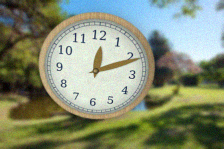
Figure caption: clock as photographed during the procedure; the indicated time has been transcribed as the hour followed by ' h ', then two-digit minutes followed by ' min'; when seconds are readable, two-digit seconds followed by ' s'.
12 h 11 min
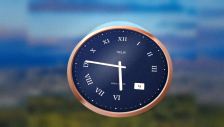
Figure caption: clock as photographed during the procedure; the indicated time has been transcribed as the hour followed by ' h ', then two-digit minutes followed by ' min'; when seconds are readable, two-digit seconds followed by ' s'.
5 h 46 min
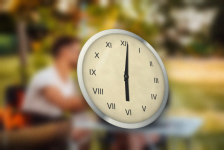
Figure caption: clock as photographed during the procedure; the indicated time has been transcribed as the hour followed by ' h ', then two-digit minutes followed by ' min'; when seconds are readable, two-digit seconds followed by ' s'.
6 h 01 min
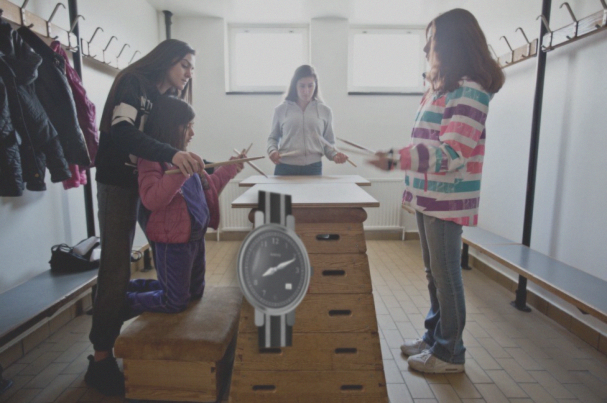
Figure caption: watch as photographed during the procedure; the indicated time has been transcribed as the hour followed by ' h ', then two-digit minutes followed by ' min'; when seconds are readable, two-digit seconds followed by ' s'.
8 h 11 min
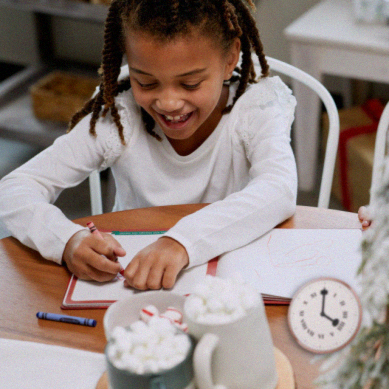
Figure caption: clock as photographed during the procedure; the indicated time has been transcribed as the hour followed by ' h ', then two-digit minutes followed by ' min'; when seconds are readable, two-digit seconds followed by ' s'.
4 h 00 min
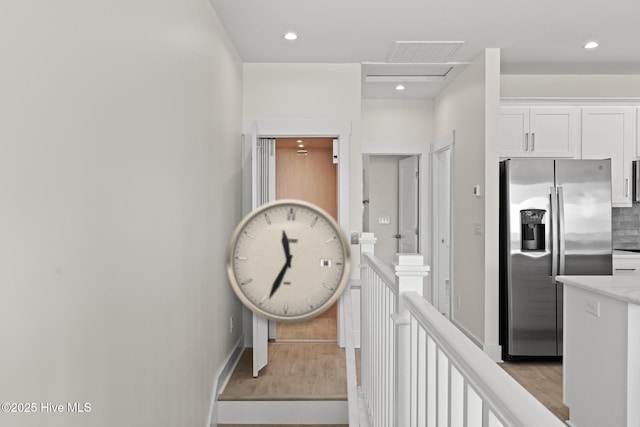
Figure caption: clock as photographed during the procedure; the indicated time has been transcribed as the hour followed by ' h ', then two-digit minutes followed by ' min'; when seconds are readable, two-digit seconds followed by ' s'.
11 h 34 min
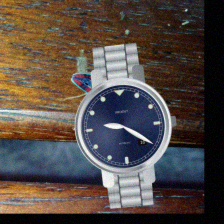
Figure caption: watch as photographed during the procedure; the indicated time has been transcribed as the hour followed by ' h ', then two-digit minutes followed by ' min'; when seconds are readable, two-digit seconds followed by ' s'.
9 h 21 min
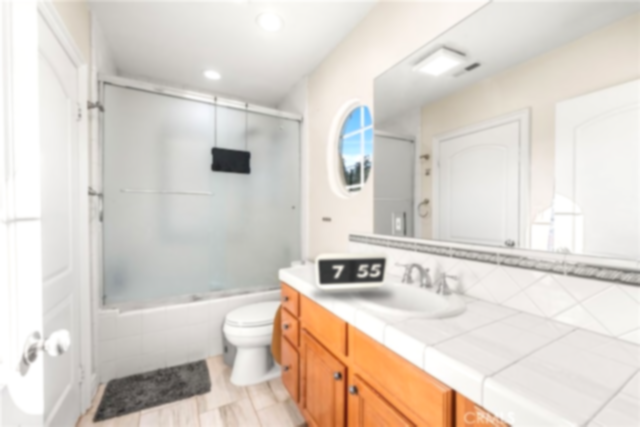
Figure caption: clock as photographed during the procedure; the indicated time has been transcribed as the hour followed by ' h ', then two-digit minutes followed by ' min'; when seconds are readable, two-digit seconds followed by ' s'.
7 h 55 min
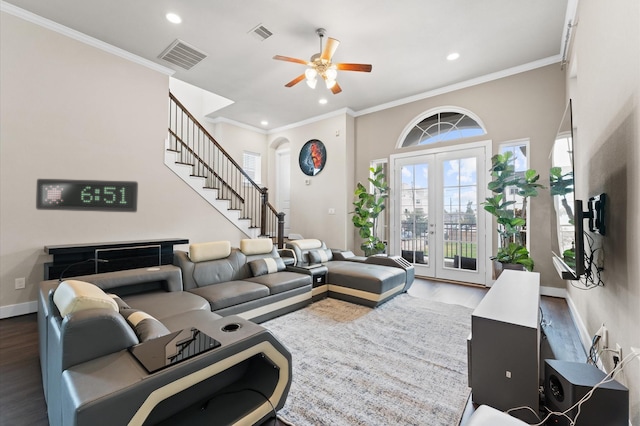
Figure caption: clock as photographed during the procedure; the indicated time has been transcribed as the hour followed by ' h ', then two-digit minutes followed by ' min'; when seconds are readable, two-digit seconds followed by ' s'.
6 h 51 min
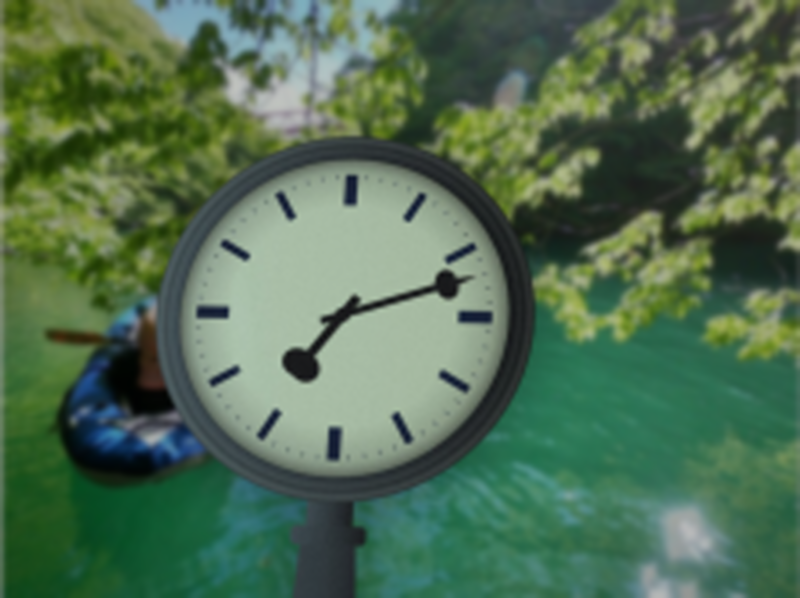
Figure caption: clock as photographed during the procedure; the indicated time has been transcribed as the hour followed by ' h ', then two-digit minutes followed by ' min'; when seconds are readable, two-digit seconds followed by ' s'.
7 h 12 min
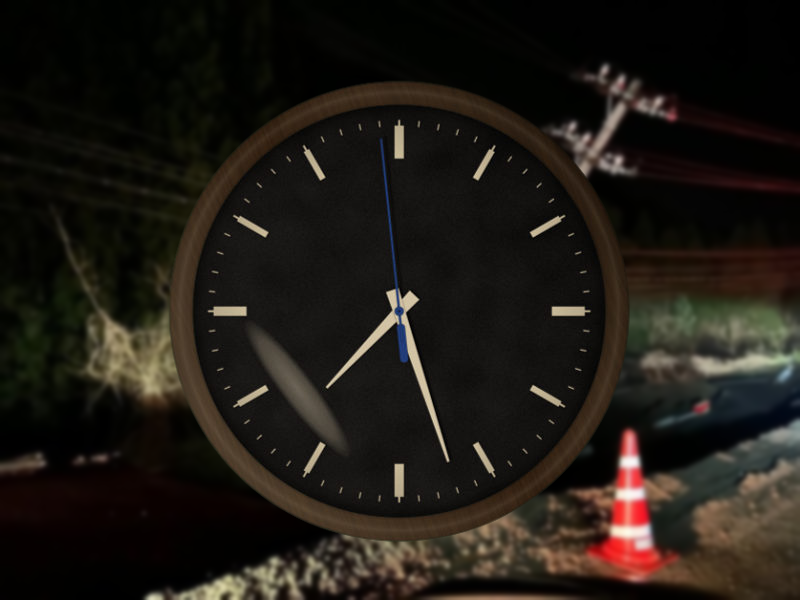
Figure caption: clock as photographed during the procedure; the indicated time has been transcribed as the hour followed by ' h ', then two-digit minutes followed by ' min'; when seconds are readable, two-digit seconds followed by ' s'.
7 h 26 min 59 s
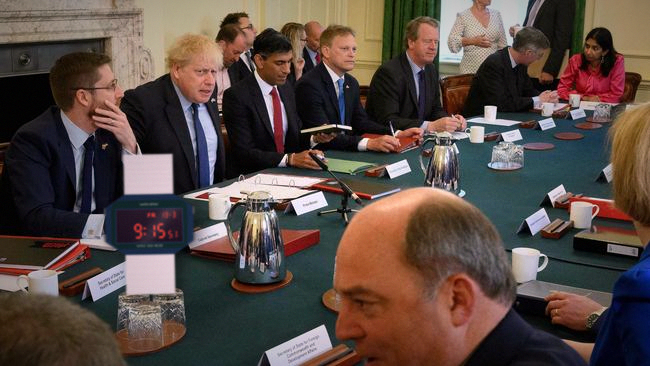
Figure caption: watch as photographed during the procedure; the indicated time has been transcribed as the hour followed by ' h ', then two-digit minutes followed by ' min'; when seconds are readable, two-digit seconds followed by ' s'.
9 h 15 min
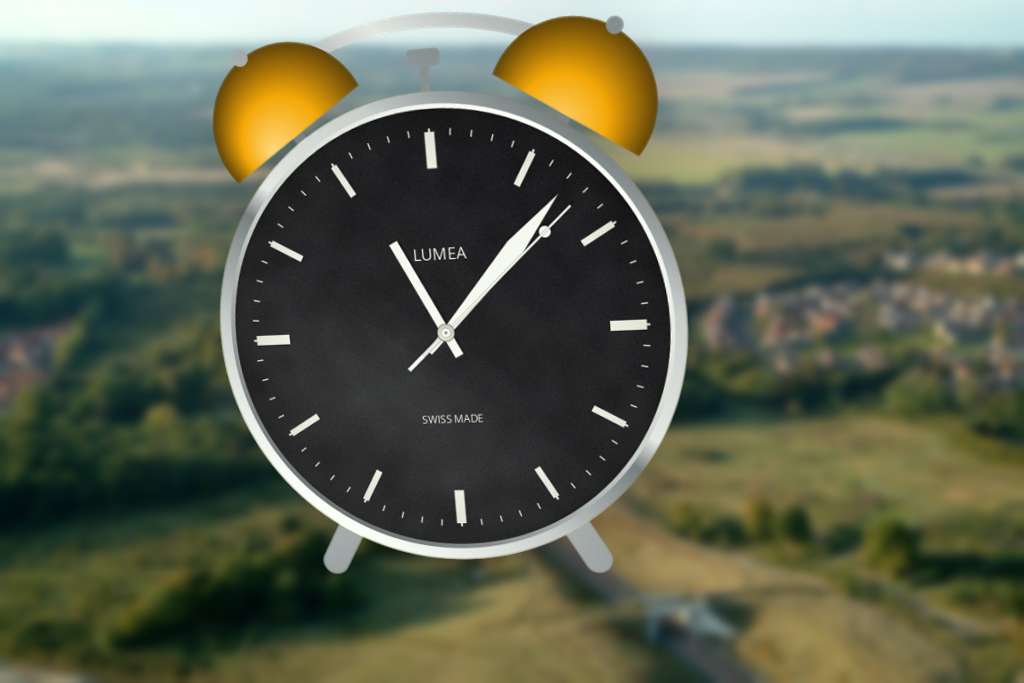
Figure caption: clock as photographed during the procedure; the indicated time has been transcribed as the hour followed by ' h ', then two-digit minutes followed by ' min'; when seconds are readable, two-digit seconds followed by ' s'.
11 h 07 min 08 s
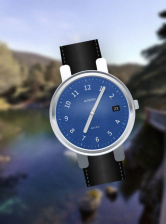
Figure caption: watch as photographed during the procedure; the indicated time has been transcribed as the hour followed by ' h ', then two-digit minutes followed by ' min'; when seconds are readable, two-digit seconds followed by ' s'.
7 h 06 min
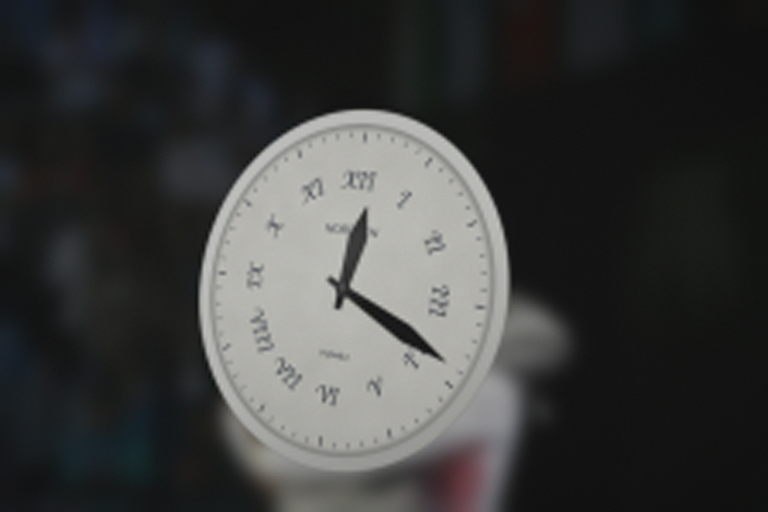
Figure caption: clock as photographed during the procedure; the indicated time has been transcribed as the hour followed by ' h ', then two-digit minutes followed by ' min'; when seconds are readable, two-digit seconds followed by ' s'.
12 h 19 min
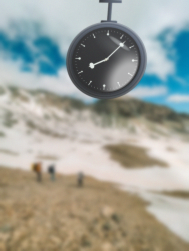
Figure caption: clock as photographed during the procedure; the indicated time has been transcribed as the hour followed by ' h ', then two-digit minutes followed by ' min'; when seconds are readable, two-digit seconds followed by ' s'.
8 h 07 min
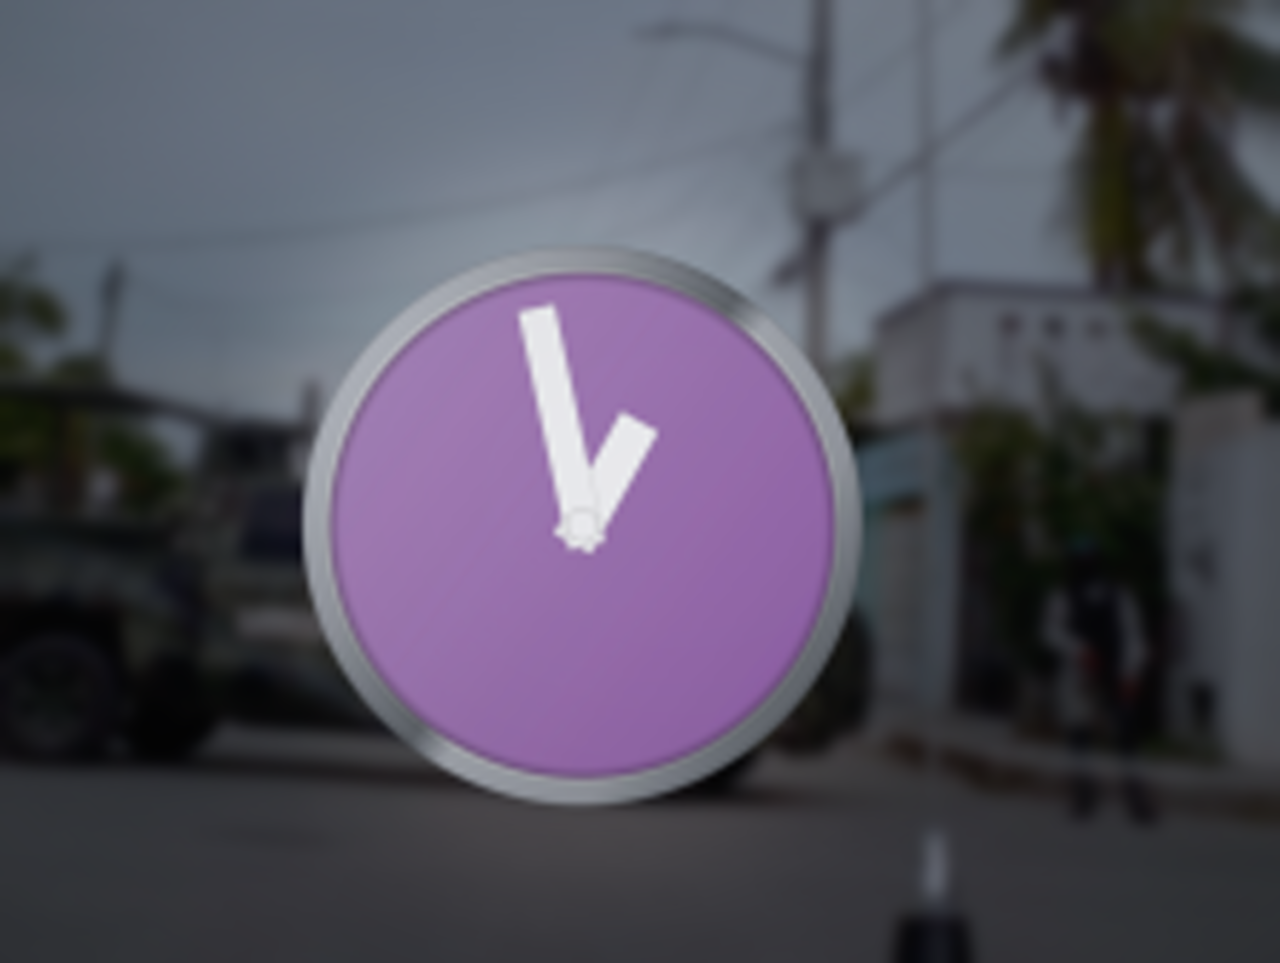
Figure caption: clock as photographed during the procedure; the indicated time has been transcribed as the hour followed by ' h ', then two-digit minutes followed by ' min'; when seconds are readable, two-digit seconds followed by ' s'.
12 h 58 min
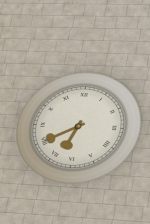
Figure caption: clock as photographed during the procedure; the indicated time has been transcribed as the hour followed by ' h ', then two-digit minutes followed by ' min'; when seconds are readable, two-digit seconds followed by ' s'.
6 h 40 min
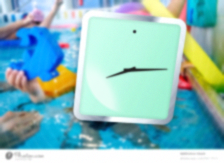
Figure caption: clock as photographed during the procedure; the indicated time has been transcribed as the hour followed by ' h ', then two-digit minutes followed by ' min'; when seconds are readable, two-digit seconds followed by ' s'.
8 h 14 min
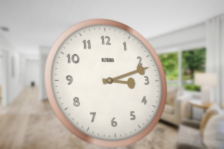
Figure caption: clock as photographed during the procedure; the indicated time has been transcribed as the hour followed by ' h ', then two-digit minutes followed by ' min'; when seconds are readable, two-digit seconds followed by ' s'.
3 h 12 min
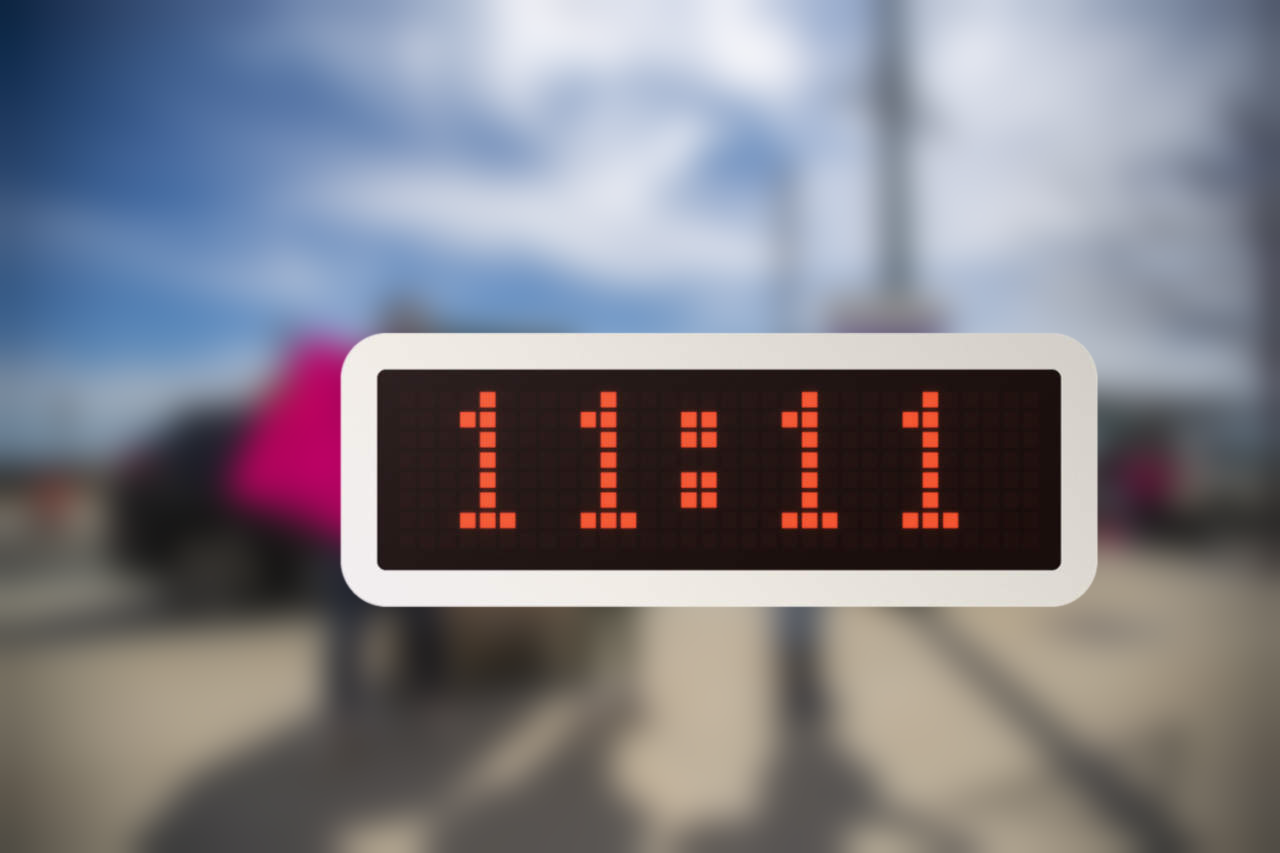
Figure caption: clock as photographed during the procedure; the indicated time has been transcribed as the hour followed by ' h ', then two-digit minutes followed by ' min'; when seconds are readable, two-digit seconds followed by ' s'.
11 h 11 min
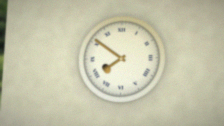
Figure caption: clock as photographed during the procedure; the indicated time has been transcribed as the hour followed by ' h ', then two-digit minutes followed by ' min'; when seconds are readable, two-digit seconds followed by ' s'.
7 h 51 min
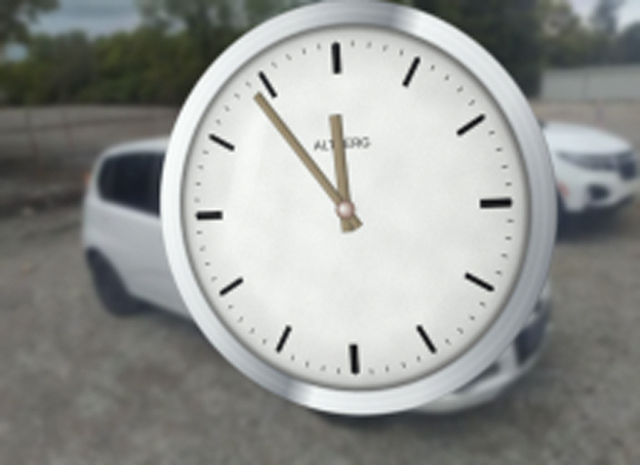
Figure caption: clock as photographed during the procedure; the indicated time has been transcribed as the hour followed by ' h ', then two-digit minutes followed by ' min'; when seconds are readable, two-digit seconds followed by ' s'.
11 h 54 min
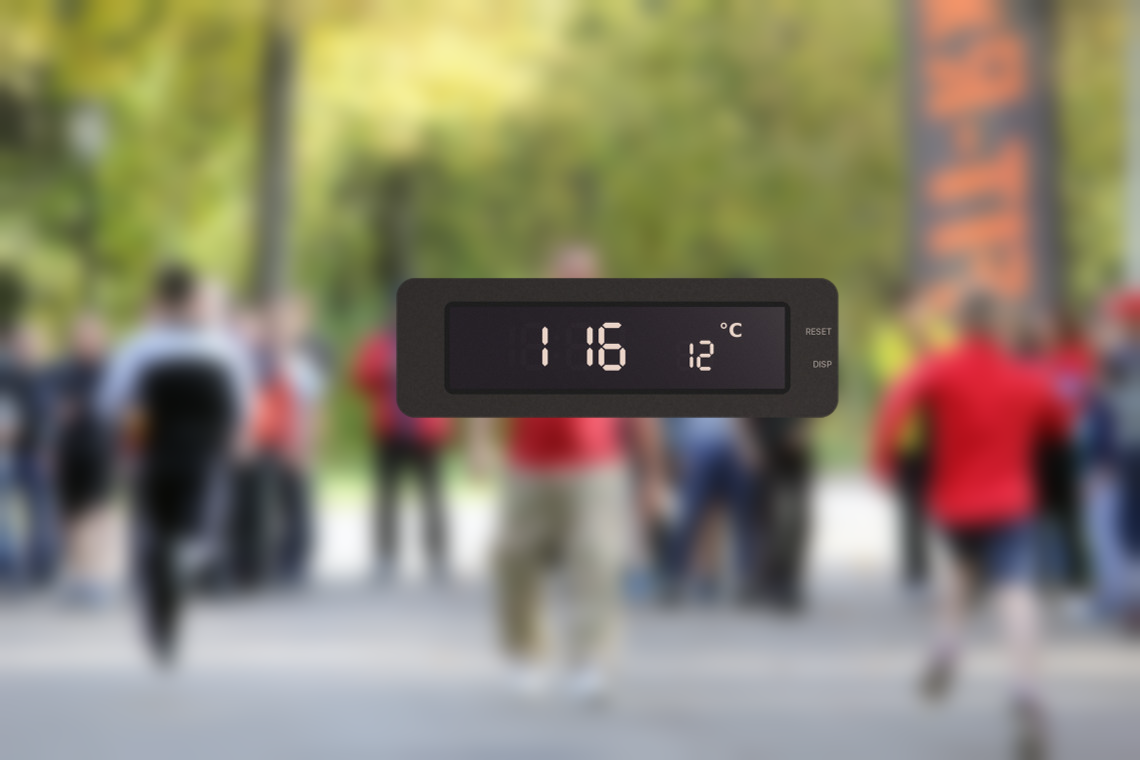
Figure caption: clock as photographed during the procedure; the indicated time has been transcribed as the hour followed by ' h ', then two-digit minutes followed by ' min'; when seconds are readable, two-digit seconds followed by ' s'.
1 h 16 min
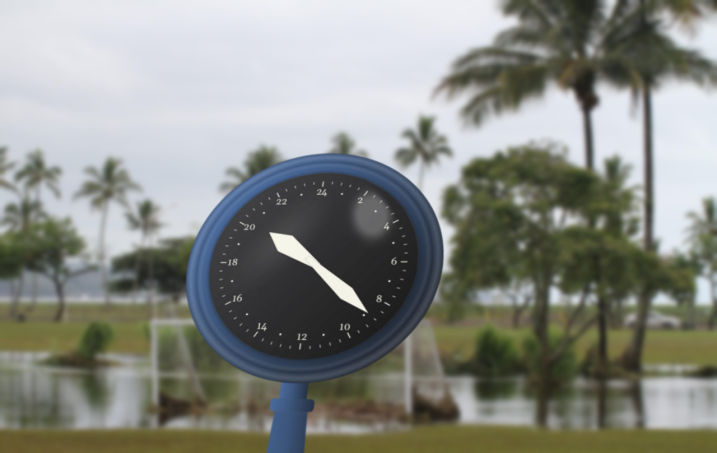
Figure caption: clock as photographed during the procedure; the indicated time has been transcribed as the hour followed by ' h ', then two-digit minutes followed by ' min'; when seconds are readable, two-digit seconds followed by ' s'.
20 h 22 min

----------

◆ Görevin Amacı
Verilerin en başından "11 h 34 min" geçen satıra kadar, o satır da dahil, her şeyi hiç değiştirmeden geri ver. Resimleri cevaba katma.

◆ Alıştırmanın Cevabı
Figure caption: clock as photographed during the procedure; the indicated time has been transcribed as the hour followed by ' h ', then two-digit minutes followed by ' min'; when seconds are readable, two-digit seconds followed by ' s'.
12 h 11 min
Figure caption: clock as photographed during the procedure; the indicated time has been transcribed as the hour followed by ' h ', then two-digit minutes followed by ' min'; when seconds are readable, two-digit seconds followed by ' s'.
5 h 46 min
Figure caption: clock as photographed during the procedure; the indicated time has been transcribed as the hour followed by ' h ', then two-digit minutes followed by ' min'; when seconds are readable, two-digit seconds followed by ' s'.
6 h 01 min
Figure caption: watch as photographed during the procedure; the indicated time has been transcribed as the hour followed by ' h ', then two-digit minutes followed by ' min'; when seconds are readable, two-digit seconds followed by ' s'.
8 h 11 min
Figure caption: clock as photographed during the procedure; the indicated time has been transcribed as the hour followed by ' h ', then two-digit minutes followed by ' min'; when seconds are readable, two-digit seconds followed by ' s'.
4 h 00 min
Figure caption: clock as photographed during the procedure; the indicated time has been transcribed as the hour followed by ' h ', then two-digit minutes followed by ' min'; when seconds are readable, two-digit seconds followed by ' s'.
11 h 34 min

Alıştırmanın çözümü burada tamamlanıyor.